I crossed my fingers and clicked the Next button.
<Insert Engine Dying Noises Here>
Well, you knew this blog post would be a whole lot less interesting if everything went according to plan.
Once I worked through my panic and settled down, I looked a little closer. I understood The system image restore failed without much interpretation, but I had no idea what to make of
Error details: The parameter is incorrect. (0x80070057)
That was the extent of what I had to work with. All I could do was close out and try again. Sheesh.
Let’s face it: there aren’t a whole lot of options to play with in the WinRE when it comes to bare metal restore. The screenshot on the left shows the Advanced options you have available to you, but there really isn’t much to them. I experimented with the Automatically check and update disk error information checkbox, but it really didn’t have an effect on the process. Nevertheless, I tried restores with all combinations of the checkboxes set and cleared. No dice.
With the Advanced options out of the way, there was really only one other place to look: the Exclude disks dialog. I knew Install drivers wasn’t needed, because I had no trouble accessing my disks and wasn’t using anything like a RAID card or some other advanced disk configuration.
I popped open the disk exclusion dialog (shown on the right) and tried running a restore after excluding all of the disks except the Hitachi disk to which I would be writing data (Disk 2). Again, no dice – I still continued to get the aforementioned error and couldn’t move forward.
I knew that DPM created usable bare metal images, and I knew that the WinRE worked when it came to restoring those images, so I knew that I had to be doing something wrong. After another half an hour of goofing around, I stopped my thrashing and took stock of what I had been doing.
My Inner Archimedes
My eureka moment came when I put a few key pieces of information together:
- While writing the chapter on Windows Server 2008 Backup and Restore for the SharePoint 2010 DR book, I’d learned that image restores from WinRE are very persnickety about the number of disks you have and the configuration of those disks.
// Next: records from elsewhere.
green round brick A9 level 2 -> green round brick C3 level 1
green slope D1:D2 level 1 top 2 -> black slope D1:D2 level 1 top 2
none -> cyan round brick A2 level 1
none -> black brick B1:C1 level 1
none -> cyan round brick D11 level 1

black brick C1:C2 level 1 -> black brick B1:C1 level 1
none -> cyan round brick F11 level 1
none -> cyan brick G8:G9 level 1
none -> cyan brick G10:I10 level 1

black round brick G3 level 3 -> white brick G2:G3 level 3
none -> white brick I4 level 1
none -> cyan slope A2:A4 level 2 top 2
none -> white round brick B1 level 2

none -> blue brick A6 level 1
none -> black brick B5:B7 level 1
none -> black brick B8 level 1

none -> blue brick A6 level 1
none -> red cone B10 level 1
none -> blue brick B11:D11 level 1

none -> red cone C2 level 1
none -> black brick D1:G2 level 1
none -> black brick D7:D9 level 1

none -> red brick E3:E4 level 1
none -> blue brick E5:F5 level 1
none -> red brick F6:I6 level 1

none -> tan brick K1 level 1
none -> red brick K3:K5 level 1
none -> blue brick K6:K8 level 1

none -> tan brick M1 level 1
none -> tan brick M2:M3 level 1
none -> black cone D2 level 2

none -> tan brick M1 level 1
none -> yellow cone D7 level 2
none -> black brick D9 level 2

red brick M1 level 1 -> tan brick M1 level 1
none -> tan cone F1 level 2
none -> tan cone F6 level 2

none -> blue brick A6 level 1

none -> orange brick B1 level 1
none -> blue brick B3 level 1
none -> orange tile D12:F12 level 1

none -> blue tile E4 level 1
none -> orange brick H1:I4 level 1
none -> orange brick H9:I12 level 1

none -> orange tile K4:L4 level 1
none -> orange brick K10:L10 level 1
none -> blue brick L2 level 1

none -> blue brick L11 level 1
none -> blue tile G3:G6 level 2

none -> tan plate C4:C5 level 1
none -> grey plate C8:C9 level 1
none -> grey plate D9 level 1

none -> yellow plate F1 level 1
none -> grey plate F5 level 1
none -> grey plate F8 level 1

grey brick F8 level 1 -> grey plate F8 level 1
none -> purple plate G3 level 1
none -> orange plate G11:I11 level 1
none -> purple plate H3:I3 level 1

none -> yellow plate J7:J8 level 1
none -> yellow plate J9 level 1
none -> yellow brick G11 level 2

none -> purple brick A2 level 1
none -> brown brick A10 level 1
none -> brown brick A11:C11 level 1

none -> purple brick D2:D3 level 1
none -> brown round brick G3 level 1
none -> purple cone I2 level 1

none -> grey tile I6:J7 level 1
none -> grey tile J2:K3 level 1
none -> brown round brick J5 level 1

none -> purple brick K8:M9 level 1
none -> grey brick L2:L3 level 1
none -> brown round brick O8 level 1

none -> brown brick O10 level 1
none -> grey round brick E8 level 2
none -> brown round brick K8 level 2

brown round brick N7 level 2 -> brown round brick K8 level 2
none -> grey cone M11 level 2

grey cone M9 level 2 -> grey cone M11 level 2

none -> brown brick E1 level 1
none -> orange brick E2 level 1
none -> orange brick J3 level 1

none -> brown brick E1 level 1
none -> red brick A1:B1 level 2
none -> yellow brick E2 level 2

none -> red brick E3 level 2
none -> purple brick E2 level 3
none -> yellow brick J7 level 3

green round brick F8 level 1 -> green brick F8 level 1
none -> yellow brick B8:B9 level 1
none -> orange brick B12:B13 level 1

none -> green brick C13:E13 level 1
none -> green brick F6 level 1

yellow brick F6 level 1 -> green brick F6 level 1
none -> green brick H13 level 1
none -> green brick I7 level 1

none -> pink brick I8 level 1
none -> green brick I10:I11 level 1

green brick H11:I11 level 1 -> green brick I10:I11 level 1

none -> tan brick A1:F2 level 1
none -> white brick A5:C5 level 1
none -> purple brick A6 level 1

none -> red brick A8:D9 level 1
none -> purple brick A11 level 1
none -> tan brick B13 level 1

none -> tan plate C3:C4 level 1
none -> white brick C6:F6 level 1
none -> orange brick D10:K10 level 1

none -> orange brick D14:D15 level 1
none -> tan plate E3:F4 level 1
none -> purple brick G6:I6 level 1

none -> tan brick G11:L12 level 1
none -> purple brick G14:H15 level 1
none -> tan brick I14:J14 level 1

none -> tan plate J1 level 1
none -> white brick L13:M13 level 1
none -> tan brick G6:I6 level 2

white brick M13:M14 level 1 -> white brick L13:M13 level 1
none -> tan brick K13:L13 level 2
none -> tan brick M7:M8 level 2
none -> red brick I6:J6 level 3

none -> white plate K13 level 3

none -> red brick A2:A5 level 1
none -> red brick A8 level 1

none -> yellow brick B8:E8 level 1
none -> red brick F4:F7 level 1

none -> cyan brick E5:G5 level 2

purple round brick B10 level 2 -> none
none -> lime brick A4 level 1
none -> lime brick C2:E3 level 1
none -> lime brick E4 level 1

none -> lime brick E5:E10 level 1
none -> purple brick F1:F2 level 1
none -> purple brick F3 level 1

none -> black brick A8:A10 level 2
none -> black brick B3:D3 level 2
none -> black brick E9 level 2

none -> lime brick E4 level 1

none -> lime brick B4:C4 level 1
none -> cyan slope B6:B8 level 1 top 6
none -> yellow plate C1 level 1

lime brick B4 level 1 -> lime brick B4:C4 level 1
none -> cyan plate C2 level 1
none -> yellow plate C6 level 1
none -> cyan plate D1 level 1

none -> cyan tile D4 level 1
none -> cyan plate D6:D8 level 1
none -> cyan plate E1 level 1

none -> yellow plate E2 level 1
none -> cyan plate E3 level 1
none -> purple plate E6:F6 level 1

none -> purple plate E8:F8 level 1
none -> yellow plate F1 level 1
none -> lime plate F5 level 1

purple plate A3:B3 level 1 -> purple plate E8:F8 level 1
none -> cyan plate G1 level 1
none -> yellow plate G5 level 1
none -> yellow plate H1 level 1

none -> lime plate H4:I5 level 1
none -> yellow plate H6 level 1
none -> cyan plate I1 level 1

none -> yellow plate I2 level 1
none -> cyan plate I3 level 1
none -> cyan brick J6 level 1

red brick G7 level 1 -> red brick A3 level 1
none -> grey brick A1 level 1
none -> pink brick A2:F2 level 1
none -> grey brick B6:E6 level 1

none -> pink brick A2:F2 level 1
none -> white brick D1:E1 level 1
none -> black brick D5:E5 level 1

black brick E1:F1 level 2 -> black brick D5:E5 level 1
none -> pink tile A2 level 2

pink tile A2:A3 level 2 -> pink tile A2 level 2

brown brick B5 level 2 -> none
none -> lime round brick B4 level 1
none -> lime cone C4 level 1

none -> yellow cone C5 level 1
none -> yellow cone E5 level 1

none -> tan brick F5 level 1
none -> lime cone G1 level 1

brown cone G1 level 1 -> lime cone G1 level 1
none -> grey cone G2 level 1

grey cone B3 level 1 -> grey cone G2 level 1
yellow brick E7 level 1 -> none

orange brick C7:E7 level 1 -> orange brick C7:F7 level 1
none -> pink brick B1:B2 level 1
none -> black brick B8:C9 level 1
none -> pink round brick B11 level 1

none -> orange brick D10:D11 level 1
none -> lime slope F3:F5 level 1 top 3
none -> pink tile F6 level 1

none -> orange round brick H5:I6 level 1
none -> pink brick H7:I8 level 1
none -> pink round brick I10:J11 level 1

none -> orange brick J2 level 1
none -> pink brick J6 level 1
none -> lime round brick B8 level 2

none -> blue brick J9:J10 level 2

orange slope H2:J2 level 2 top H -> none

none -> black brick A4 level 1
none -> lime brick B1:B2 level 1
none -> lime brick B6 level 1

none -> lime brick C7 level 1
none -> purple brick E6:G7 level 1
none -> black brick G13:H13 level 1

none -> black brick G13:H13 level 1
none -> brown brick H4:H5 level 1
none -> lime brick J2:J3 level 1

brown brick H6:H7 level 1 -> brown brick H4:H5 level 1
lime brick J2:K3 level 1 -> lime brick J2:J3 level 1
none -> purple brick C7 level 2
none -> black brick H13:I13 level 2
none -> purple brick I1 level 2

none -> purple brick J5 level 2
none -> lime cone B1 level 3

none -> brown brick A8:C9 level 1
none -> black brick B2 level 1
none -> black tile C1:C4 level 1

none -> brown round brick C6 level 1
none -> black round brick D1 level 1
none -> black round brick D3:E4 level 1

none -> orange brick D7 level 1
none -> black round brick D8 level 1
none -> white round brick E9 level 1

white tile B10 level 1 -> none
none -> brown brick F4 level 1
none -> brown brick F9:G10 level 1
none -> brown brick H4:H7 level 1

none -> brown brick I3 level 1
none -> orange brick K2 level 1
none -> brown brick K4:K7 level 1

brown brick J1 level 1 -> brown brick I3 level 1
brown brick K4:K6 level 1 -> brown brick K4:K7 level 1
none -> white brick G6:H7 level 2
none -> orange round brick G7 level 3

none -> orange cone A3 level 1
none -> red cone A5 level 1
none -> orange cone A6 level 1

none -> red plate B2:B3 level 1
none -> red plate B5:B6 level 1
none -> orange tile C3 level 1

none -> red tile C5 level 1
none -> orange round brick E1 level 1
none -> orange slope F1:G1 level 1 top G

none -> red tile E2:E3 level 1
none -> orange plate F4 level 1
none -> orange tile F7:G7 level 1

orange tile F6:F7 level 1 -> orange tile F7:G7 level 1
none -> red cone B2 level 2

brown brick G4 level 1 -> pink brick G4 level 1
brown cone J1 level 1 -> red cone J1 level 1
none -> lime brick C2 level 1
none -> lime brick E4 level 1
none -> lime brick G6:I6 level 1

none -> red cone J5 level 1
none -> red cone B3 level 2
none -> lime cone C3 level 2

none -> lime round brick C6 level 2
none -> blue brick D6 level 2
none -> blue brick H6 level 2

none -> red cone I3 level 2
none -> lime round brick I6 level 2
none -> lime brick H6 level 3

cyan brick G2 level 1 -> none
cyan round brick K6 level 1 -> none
- When DPM was creating backups, only three hard drives were attached to the server: the original 250GB system drive and two 30GB SSD caching drives.
- Booting into WinRE from a memory stick was causing a distinctly visible fourth “drive” to show up in the list of available disks.
- The bootable USB stick had to be a factor, so I put it away and pulled out a Windows Server 2008 R2 installation disk. I then booted into the WinRE from the DVD and walked through the entire restore process again. When I got to the confirmation dialog and pressed the Next button this time around, I received no The parameter is incorrect errors – just a progress bar that tracked the restore operation.
The one point that’s going to stick with me from here on out is this: if I’m doing a bare metal restore, I need to be booting into the WinRE from a DVD or from some other source that doesn’t affect my drives list. I knew that the disks list was sensitive on restore, but I didn’t expect USB drives to have any sort of effect on whether or not I could actually carry out the desired operation. I’m glad I know better now.